Les dents en or

Corinne Hoex,

Madame Verbist, l’autre jour, m’a montré son or. Oui, dans sa commode, entre ses bas et ses gaines, Madame Verbist a des pièces d’or, emballées dans de petits papiers de soie. Et aussi dans sa salle de bains, à l’intérieur d’une boîte vide d’aspirines, encore des pièces d’or.

— Des fois, Madame Stoefs, qu’il m’arriverait quelque chose, elle a dit, j’aime mieux qu’une personne honnête comme vous, une personne foncièrement honnête et désintéressée, sache où ça se trouve. Personne d’autre que vous, Madame Stoefs, car je sais que vous êtes communiste et que vous ne me prendrez rien.

Alors, voilà, Madame Verbist m’a montré son or.

— Ce n’est pas pour me vanter, vous savez, Madame Stoefs, elle a dit, ce n’est pas pour faire de l’esbroufe, mais c’est par précaution, pour qu’une personne foncièrement honnête et désintéressée sache où ça se trouve.

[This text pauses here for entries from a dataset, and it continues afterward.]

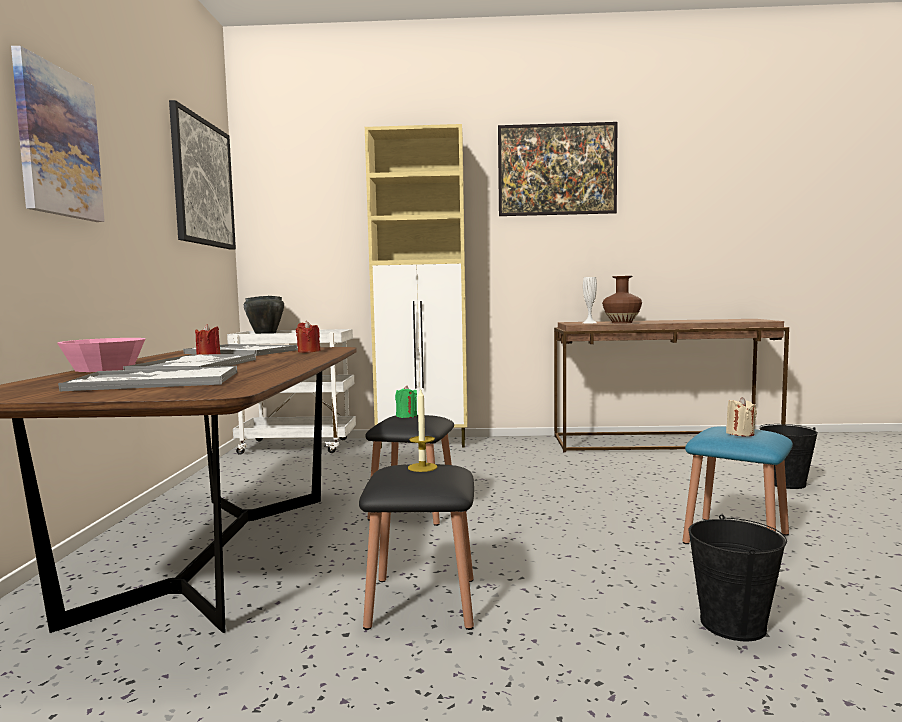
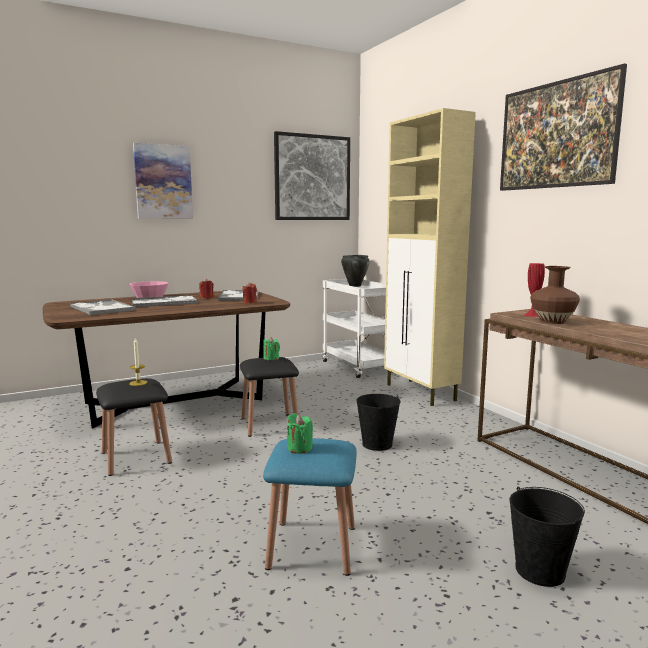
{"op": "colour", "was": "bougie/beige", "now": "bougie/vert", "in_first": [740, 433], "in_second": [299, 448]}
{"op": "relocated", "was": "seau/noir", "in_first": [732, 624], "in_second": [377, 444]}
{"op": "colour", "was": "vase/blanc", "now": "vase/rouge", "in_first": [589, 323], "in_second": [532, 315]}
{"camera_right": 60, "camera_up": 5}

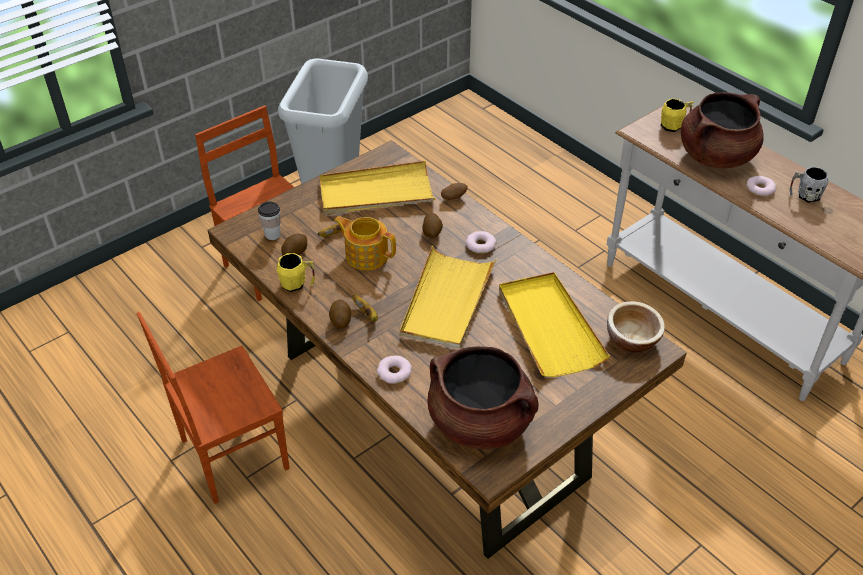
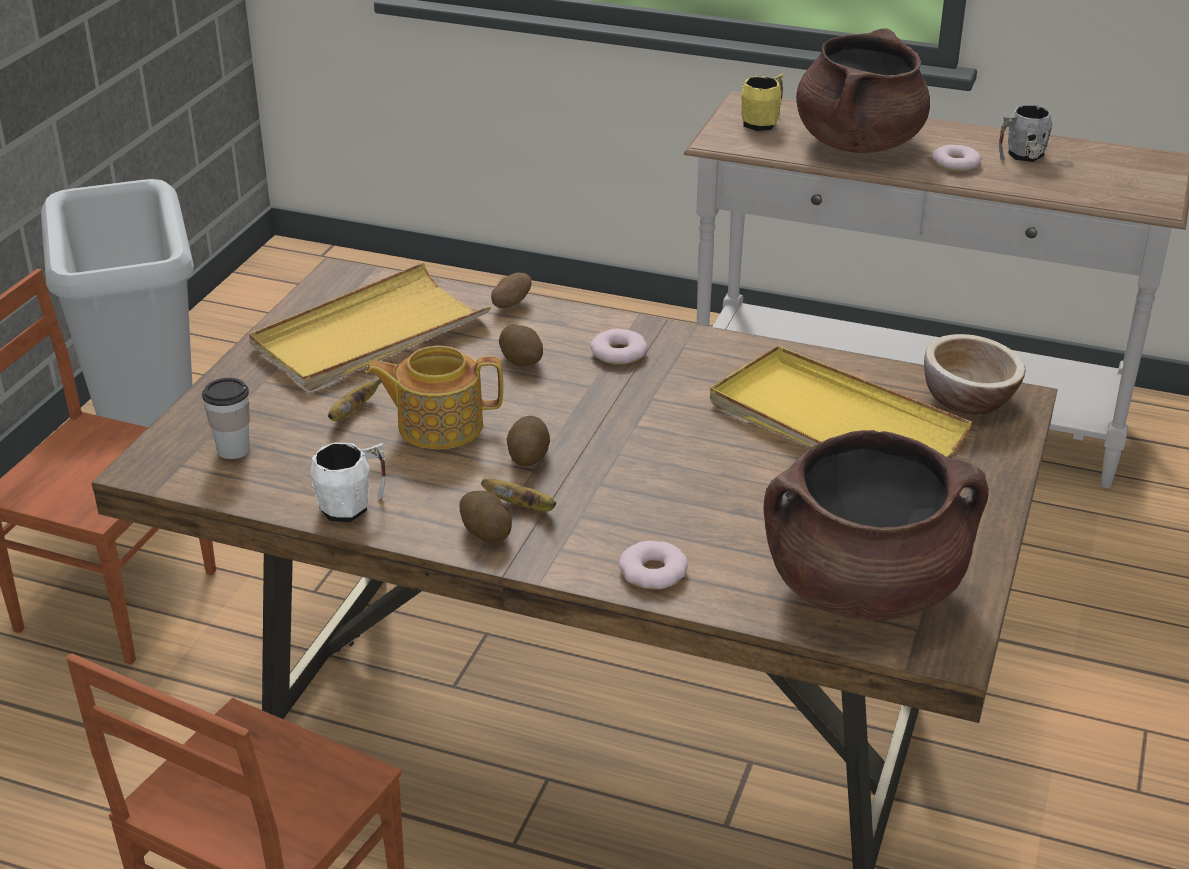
{"op": "colour", "was": "mug/jaune", "now": "mug/blanc", "in_first": [297, 284], "in_second": [352, 506]}
{"op": "relocated", "was": "pomme de terre", "in_first": [295, 252], "in_second": [528, 455]}
{"op": "missing", "was": "plateau/jaune", "in_first": [447, 301]}
{"camera_right": -30, "camera_up": -10}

Oui, Madame Verbist a de l’or chez elle un peu partout dans des boîtes et dans des pots et aussi dans sa table de nuit, mais là ce ne sont pas des pièces mais des bijoux, des bagues et des bagues et des bagues et des chaînes et des broches et des croix, il y en a tant qu’on ne peut presque plus refermer le tiroir, et un bracelet tellement lourd qu’elle ne peut plus le supporter et tellement large qu’il ne tiendrait d’ailleurs plus à son bras et qu’elle irait le perdre.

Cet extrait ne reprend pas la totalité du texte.